Opinión | VERDIALES

Fortuna

Gracias a las palabras de una poeta me he dado cuenta de lo afortunada que soy, de que mi vida es única, salvaje y preciosa

El sótano de la librería Strand, en Nueva York

El sótano de la librería Strand, en Nueva York / EPE

“Dime, ¿qué piensas hacer con tu única, salvaje y preciosa vida?”. Con esta pregunta, hecha de versos y sueños, la escritora estadounidense Mary Oliver cierra su poema El día de verano, uno de los más conocidos de su obra, muy prolífica, aunque tristemente poco traducida en España.

No es una cuestión baladí y, por tanto, tampoco es fácil de responder. Pero, claro, para poder afrontar la profunda reflexión que conlleva hay que habérsela planteado antes, algo inusual en las frenéticas circunstancias en las que sobrevivimos. Hoy la calma es un bien de lujo, y ni siquiera está a la venta.

Recuerdo la primera vez que leí ese poema de Mary Oliver, hace ya tiempo, tanto que yo era entonces una persona distinta, otra mujer, no mejor ni peor, sólo diferente. Lo hice en voz alta, que es como debe recitarse la poesía para que trascienda y no se quede en la superficie del intelecto, donde acumulamos las narraciones mundanas, aquellas que tienen que ver con la frivolidad y el placer.

Confieso que no sucedió mucho más en aquel momento, aparte de quedarme prendada de esa voz recién descubierta, a la que me pasé meses buscando en cada librería que visitaba, sin importar la ciudad o el país.

Han pasado los años y yo, pese a haber cambiado y crecido, en lo personal y en lo literario, he seguido yendo al encuentro de Mary Oliver, de sus libros y sus fotografías, de sus versos y sus ensayos, de sus reflexiones y su sonrisa, de su única, salvaje y preciosa vida.

La última vez que di con ella fue hace unos días, en una de mis librerías favoritas, Strand, en Nueva York. Da igual que me aloje lejos o cerca de la calle 12 con Broadway, que es donde está ubicada la sede principal, en el barrio de Union Square, en el East Side. Siempre que voy a Manhattan paso por Strand y me pierdo por sus interminables pasillos, recorro los ¡37 kilómetros de libros! que hay en sus tres plantas.

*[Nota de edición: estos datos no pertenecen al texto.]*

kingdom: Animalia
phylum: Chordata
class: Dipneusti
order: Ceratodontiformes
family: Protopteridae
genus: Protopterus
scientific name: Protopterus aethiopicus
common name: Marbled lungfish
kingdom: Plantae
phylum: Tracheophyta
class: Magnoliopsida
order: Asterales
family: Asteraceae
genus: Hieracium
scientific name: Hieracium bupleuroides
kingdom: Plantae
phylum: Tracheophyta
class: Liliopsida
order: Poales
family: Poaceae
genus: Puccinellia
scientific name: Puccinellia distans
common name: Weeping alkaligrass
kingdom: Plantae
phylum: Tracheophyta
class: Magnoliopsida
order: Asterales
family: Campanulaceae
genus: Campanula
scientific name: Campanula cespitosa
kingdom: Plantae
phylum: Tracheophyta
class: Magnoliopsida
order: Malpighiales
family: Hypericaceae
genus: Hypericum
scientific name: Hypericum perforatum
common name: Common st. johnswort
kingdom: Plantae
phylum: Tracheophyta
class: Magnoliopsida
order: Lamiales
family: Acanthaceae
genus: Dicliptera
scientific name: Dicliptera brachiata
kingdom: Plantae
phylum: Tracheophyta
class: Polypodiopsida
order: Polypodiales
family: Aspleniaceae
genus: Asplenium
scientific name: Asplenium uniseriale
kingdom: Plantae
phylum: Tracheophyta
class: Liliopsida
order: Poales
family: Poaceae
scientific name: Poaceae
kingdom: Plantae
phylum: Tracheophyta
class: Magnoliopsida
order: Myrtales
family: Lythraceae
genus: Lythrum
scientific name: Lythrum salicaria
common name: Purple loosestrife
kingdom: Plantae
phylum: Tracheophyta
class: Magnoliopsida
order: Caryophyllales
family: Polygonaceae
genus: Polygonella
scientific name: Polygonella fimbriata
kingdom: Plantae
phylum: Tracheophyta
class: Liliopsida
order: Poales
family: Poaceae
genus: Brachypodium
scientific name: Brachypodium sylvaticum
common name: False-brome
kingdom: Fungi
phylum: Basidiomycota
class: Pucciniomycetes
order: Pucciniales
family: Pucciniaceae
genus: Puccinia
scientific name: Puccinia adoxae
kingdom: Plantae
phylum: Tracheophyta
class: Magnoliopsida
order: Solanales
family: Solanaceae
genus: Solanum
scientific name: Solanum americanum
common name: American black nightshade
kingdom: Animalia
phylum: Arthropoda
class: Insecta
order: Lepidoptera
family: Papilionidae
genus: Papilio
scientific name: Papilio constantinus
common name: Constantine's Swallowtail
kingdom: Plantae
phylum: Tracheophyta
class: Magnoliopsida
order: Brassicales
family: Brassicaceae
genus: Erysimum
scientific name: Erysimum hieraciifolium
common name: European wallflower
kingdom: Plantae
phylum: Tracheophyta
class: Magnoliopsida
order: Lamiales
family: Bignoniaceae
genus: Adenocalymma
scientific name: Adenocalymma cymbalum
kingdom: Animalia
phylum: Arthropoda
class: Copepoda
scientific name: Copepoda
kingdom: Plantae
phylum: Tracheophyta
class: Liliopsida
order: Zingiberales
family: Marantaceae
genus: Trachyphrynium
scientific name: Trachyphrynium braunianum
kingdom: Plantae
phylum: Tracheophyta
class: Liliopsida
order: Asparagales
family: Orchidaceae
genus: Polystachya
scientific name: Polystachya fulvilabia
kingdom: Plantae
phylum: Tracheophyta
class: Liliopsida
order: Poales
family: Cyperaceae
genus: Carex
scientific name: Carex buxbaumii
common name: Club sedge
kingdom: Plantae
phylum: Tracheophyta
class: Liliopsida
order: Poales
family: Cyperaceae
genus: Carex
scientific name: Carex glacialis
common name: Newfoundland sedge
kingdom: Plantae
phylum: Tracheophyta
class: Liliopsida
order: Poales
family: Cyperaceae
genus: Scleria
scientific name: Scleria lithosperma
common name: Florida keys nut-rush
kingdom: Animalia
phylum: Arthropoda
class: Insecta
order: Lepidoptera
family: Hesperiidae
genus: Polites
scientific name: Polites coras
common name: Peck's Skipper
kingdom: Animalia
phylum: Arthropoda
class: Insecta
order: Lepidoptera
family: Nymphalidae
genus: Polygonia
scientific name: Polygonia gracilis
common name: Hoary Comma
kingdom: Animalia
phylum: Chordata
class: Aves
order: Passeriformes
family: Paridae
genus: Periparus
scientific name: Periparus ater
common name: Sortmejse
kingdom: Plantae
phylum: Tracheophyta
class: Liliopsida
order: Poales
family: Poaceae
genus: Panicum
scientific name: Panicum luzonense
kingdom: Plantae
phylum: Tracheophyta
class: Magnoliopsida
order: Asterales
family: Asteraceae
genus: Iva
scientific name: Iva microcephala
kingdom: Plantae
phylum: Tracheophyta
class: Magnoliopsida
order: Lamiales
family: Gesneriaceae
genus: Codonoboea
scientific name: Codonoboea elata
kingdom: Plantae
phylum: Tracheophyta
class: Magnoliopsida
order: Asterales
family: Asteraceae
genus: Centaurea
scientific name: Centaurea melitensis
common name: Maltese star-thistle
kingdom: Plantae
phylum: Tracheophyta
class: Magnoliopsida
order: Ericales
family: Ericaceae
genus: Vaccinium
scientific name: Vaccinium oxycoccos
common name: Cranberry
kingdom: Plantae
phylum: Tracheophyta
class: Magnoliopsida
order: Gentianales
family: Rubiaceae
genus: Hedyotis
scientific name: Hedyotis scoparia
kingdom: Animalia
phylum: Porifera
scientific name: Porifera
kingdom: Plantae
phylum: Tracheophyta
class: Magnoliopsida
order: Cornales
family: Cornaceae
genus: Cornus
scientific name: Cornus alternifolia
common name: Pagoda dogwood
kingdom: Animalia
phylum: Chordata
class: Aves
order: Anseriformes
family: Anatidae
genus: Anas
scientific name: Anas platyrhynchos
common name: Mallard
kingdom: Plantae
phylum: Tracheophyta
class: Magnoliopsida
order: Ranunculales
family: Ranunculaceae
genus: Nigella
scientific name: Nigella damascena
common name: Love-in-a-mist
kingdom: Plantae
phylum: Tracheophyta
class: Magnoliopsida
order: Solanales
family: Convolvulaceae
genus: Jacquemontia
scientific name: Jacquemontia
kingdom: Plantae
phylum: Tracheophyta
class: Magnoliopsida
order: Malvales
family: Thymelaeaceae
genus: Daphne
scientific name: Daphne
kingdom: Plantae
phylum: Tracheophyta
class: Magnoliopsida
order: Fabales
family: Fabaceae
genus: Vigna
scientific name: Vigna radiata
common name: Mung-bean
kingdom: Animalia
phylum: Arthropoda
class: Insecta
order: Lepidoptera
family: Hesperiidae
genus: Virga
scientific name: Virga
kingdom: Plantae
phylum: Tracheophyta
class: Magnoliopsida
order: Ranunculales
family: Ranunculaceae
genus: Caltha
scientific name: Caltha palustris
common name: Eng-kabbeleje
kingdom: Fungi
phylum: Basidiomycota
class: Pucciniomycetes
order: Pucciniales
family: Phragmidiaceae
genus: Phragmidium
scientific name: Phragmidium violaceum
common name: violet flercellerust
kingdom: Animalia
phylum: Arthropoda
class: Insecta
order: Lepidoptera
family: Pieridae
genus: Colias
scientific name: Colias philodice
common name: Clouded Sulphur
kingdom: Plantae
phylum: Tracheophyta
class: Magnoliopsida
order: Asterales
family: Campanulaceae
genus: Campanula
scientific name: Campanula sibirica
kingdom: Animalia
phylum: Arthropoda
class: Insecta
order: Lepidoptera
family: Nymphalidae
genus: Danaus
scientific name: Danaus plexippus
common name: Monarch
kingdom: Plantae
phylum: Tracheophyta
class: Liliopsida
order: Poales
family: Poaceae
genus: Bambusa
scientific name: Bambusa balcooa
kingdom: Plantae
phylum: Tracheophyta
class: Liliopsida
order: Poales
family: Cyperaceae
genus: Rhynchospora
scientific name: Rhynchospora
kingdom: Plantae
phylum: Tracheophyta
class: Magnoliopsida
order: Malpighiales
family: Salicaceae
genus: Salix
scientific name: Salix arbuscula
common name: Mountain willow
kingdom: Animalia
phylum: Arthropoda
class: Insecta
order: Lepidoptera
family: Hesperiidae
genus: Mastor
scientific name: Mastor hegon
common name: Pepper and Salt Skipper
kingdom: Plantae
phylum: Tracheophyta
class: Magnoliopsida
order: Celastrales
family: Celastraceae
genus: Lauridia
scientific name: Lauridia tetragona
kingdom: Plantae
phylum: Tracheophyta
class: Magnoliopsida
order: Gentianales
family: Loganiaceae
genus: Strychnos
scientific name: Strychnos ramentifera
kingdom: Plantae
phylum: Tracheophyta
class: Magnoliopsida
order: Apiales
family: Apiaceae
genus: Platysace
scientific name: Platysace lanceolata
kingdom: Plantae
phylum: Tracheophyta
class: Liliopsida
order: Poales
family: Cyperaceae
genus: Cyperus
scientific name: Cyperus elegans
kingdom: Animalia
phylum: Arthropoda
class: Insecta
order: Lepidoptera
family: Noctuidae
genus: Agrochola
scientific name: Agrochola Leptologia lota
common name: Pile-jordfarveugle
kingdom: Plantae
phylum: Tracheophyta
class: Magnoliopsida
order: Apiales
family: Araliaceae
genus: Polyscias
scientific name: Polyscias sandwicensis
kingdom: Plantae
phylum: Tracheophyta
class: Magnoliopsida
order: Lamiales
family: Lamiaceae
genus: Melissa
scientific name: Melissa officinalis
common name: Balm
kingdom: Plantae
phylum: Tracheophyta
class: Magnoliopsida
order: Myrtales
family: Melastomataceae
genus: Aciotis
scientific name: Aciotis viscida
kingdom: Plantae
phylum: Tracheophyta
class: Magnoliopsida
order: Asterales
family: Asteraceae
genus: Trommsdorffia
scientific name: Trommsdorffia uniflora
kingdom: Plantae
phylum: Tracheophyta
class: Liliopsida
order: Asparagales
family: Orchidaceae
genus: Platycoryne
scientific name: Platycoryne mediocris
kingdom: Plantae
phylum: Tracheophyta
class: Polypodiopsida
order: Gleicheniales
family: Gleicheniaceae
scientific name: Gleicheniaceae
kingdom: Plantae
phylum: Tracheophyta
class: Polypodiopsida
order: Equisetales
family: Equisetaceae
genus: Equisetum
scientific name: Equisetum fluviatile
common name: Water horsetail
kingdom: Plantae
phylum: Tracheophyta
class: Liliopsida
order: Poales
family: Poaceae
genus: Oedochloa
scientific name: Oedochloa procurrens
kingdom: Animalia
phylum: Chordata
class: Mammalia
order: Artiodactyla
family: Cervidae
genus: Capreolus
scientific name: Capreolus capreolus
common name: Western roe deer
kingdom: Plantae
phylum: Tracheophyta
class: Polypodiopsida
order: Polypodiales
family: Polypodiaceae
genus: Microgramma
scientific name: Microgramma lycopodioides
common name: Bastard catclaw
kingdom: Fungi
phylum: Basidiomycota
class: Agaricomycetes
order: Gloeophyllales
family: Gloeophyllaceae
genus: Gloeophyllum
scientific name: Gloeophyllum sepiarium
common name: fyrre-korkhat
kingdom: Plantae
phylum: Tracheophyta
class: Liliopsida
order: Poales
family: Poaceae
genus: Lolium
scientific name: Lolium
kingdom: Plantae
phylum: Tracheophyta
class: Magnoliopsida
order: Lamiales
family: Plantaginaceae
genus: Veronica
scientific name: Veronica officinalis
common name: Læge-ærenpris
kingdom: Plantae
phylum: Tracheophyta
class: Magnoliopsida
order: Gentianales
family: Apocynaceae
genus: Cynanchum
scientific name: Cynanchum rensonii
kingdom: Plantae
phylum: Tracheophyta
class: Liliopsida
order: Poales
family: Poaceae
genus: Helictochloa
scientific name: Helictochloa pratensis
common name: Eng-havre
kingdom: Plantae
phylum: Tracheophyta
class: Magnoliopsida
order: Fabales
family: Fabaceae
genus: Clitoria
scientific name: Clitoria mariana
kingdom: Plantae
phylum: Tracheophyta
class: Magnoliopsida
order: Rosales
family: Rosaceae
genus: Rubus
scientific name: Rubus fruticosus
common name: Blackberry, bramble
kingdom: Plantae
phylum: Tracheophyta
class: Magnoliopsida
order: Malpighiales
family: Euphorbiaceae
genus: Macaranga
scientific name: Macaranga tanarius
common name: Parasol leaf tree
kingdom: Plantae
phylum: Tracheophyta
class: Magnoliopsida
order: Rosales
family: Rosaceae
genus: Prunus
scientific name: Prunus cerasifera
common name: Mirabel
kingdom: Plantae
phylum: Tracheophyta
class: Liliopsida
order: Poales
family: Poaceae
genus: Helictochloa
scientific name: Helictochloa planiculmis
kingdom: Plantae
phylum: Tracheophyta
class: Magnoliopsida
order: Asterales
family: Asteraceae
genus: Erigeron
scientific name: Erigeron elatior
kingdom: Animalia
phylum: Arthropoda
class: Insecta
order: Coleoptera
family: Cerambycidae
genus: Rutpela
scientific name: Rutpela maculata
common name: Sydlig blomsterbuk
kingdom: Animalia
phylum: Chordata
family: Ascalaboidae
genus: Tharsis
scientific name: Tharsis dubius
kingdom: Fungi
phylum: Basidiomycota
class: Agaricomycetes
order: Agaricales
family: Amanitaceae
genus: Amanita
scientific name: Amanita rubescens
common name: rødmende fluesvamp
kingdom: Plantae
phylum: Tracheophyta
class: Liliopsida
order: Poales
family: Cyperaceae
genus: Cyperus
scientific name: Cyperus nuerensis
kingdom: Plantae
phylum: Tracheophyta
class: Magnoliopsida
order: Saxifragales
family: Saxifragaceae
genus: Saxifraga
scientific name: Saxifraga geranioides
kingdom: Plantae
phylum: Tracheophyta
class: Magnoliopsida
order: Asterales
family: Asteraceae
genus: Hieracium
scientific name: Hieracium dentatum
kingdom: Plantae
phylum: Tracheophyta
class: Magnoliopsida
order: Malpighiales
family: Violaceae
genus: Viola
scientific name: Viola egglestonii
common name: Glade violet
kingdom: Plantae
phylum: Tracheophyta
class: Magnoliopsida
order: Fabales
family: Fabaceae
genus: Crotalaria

Iba camino de la caja para pagar el ejemplar que había ido a comprar (una edición de bolsillo de En Grand Central Station me senté y lloré, de Elizabeth Smart), y me detuve en la mesa reservada a “Autores galardonados”. Allí estaba, de un modo bastante discreto, he de decir, el noruego Jon Fosse, último premio Nobel de Literatura y, justo a su lado, Mary Oliver (en 1984 logró el Pulitzer de Poesía y en 1992, el National Book Award).

Ensueño

Cogí una antología de sus poemas y busqué El día de verano. Fuera llovía con una fina intensidad y la temperatura, primaveral el día anterior y casi veraniega el de mi llegada a la ciudad, había bajado hasta los diez grados. Lo leí y, al acabar, me quedé un rato en silencio, con los ojos cerrados, en mitad de la ruidosa muchedumbre que había en la librería. No me sentí observada. Si algo tienen los neoyorquinos, además de resiliencia, es una asombrosa habilidad para dejar que el otro pase desapercibido.

Volví de mi momentáneo ensueño, evocador de realidades felices y alcanzables, dejé el libro en el lugar que ocupaba y, después de pagar, me marché a mi encuentro con la poeta Sharon Olds, en cuyos versos, como en los de Mary Oliver, resuenan ecos de Walt Whitman y de Edna St. Vincent Millay.

Fue una conversación hermosa la que mantuvimos en su despacho de la Universidad de Nueva York, donde, a sus 80 años, atiende a estudiantes que, como yo, anhelan su maestría.

Hablamos de la atrocidad de la guerra; de la belleza de lo doméstico, tan denostado; de la creación, indiferente a los sexos, que no al sexismo; del privilegio de ser escuchada, de la virtud de saber escuchar; de intimidad y escritura; del cuerpo y sus cicatrices, las que se ven y las invisibles; de que lo personal es siempre poético, además de político.

Las palabras de Sharon Olds repararon una parte de mi maltrecho ánimo, me hicieron sentir afortunada. Porque lo soy. Mi vida es única, salvaje y preciosa.

Cuando regresé al hotel, ya entrada la noche, recité de memoria los últimos versos del poema de Mary Oliver, a los que añadí mi nombre: “Dime, Inés, ¿qué piensas hacer con tu única, salvaje y preciosa vida?”. Y esta vez sí me respondí.